Bernard was 18 when he was arrested as an accomplice in the 1999 abduction and murder of two youth ministers in Texas. His execution made him the youngest person, based on his age when the offense occurred, in nearly seven decades to be put to death by the federal government.

His death was opposed by some politicians, celebrities, including Kim Kardashian West, and high-profile attorneys who were unsuccessful in their 11th-hour appeal to the Supreme Court and President Donald Trump to intervene. Attorneys for Bernard said the prosecution at his trial unconstitutionally withheld evidence that would have led jurors to give him a life sentence.

Image: Federal Execution protest
A protester holds an anti death penalty sign along Prairieton Road across from the Federal Execution Chamber, on Dec. 10, 2020 in Terre Haute, Ind.Austen Leake / The Tribune-Star via AP

After a 17-year hiatus of executions on the federal level, the Trump administration resumed them in July over objections by civil liberties and prisoner advocate groups about the risk and spread of the coronavirus. The last time there were multiple executions during a president's lame-duck period was more than 130 years ago, according to the Death Penalty Information Center.

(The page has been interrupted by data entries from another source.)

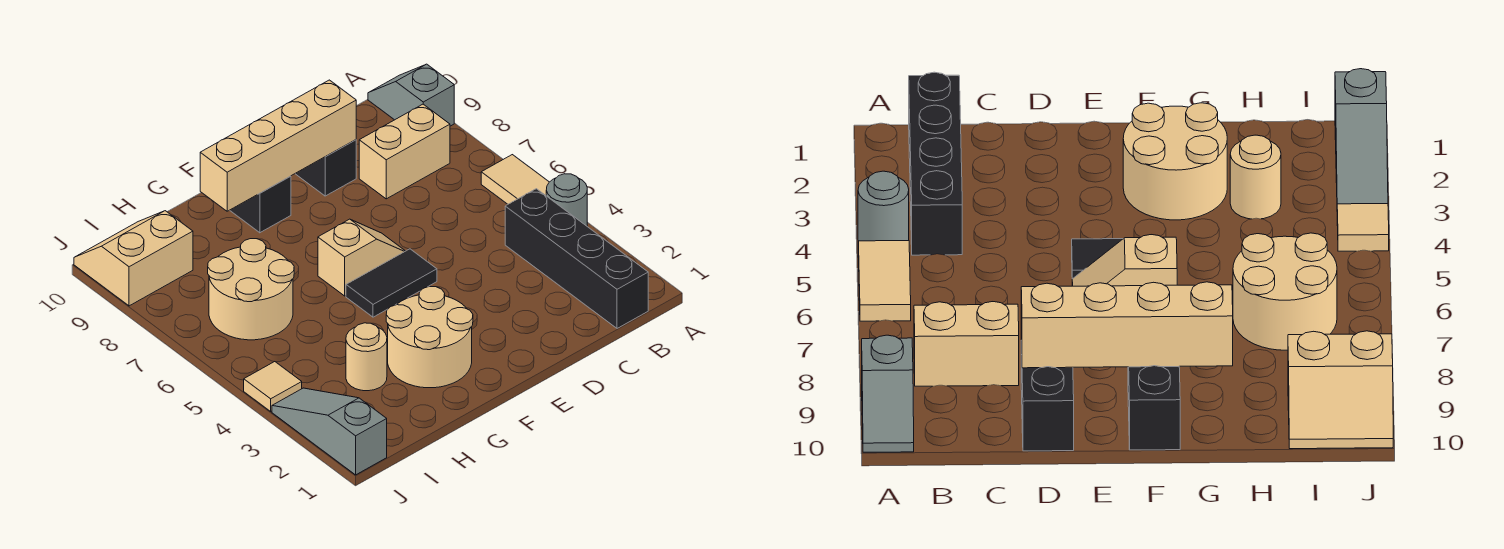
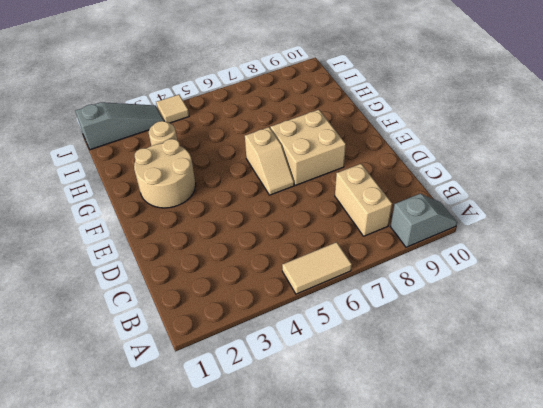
tan 2x2 brick [270,110,346,185] -> none
none -> grey 1x1 round brick [546,174,587,226]
none -> black 1x4 brick [505,189,648,328]
none -> black 1x2 brick [295,140,356,196]

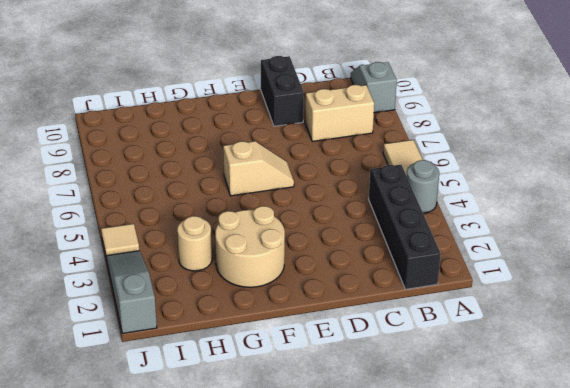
none -> black 1x2 tile [346,249,437,317]
none -> black 1x2 brick [230,176,291,233]
none -> tan 2x2 round brick [208,239,294,340]

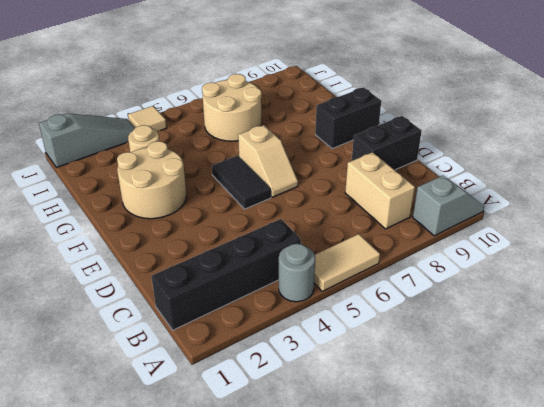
none -> tan 2x2 slope [74,211,193,306]
none -> tan 1x4 brick [200,80,356,211]

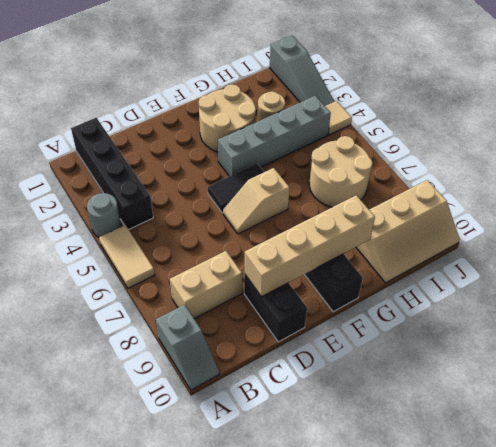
grey 1x4 brick [218,96,331,176] -> none
tan 2x3 slope [356,180,460,283] -> tan 2x2 slope [74,211,193,306]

The Trump administration's return to the use of the federal death penalty has included executing the only Native American on death row, against his tribe's wishes, and the planned execution next month of the first female inmate in almost seven decades. President-elect Joe Biden has said he will put a moratorium on the death penalty.

The recent executions have also drawn protests calling out the systemic racial bias surrounding capital punishment and highlighting how four of the five most recent scheduled executions, including that of Bernard and Bourgeois, involve Black men.